The new sights and smells can spook even a typically calm horse.
Having things like tying up in different ways and trailer loading down pat on that day, can make the difference between being able to treat your horse and having to put him down because he poses a safety hazard to those who would help him.
When you take the time to train your horse that being tied down is like a holiday, you’re well on your way to having a horse that will cooperate in many kinds of situations.
Teach your horse that elsewhere means work – if he doesn’t stand still when tied up, it means more groundwork and he has to move his feet – but as soon as he gets tied up, it means he can just relax because you’re not going to ask anything of him.
Remember: horses learn from release of pressure.
And not asking anything of him when tied up, is precisely that: release of pressure.
When you can see that your horse visibly settles down to relax when he gets tied up, drops his head, relaxes his ears, maybe gives a sigh or cocks a leg, you know that you’re doing something right.
I recommend using a safety tie ring for all horses.
A safety tie ring or a quick-release tie, is a plastic or metal buckle that will allow you to tie your horse without tying any knots.
The genius of the safety tie ring, is that it will help your horse learn to tie automatically.
If you tie your horse solidly, in a way where the rope has no give in case he pulls back on the rope, your horse will pull and thrash until he breaks the rope, the halter, or whatever he’s tied to.
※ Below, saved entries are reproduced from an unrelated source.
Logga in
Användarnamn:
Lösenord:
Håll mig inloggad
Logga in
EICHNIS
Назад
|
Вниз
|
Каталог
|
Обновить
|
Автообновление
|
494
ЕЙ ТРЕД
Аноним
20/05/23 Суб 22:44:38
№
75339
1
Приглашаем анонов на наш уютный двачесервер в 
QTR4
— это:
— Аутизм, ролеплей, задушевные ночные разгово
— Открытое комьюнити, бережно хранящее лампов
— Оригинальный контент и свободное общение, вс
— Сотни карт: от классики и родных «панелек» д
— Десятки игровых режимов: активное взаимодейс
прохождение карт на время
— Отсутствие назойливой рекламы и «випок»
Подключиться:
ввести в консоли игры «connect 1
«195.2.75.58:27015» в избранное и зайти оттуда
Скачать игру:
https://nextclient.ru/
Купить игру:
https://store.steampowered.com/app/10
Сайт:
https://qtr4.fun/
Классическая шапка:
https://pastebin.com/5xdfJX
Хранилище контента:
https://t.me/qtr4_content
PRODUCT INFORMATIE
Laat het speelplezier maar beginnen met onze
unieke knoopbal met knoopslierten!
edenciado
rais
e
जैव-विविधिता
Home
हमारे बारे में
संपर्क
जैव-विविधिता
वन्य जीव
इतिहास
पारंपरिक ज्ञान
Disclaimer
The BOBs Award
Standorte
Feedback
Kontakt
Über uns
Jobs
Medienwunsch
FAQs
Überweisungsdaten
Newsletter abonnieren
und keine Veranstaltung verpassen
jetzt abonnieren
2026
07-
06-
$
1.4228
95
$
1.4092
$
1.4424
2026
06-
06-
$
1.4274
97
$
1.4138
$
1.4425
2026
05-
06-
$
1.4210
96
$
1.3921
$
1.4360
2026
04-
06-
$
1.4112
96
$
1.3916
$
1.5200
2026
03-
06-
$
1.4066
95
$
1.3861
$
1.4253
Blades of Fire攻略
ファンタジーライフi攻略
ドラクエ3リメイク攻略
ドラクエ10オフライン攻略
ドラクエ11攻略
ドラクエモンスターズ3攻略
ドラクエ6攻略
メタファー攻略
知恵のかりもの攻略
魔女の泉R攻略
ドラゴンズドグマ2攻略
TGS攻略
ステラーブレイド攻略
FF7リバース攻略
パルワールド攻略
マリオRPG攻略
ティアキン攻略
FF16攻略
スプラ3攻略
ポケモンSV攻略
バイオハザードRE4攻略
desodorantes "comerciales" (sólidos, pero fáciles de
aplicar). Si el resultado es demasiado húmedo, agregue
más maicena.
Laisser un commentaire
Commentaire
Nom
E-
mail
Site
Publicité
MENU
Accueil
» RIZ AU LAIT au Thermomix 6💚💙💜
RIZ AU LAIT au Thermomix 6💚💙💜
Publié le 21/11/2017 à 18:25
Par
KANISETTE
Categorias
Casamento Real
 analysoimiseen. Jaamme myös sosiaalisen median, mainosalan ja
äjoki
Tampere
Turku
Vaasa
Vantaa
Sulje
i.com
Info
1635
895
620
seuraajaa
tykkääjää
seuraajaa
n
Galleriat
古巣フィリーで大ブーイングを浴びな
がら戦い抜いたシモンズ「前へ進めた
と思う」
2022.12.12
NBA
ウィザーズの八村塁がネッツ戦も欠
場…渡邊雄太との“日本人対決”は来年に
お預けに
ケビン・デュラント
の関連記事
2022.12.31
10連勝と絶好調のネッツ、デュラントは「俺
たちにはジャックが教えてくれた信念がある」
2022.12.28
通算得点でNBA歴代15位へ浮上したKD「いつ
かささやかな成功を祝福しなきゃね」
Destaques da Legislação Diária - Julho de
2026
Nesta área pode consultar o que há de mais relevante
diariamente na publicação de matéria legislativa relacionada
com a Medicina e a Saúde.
And when that pressure releases as a result of a solid point breaking, he learns that he should pull when tied down if he wants to avoid being tied down at all.
When your horse pulls back in a safety tie or quick-release ring, the rope doesn’t catch but slides through instead, giving your horse slack in the rope. This release of pressure will teach your horse that pulling back does not release him from being tied, and so he will neither develop the bad habits nor get any facial nerve damage from constant, hard pulling.
This knotless method of tying your horse will also allow him to still be in possession of his flight instinct (he will feel reassured that he has the option to escape in case of danger) and when the rope offers no resistance (which only makes him feel trapped and fight harder) your horse will realise that his flight reaction has been fulfilled and he will choose to stop instead (making it his idea to stand there and be tied instead of running off).
You can buy quick-release tie rings (sometimes also called slide-release or sliding tie rings) from lots of horse tack shops and trainers. You can also go to the hardware store, get some supplies, and make your own.
You can construct your own system, or simply get a carabiner with a swivel and use it “upside down” (using the carabiner loop for the rope, and the swivel loop for the clip).
The most important thing is that you can loop the rope around the tie ring’s neck in a way that allows the rope to slide through. This also makes it easy for you to adjust the rope to the length you want it and to pull it back into place in case your horse does pull on it.
My personal favourites are the plastic safety ties. They’re lighter than the metal rings and clips, and I can easily carry several in my pocket without being weighed down. The best thing would be to have the safety rings at every tying station at the stable, but it never hurts to have a few extra.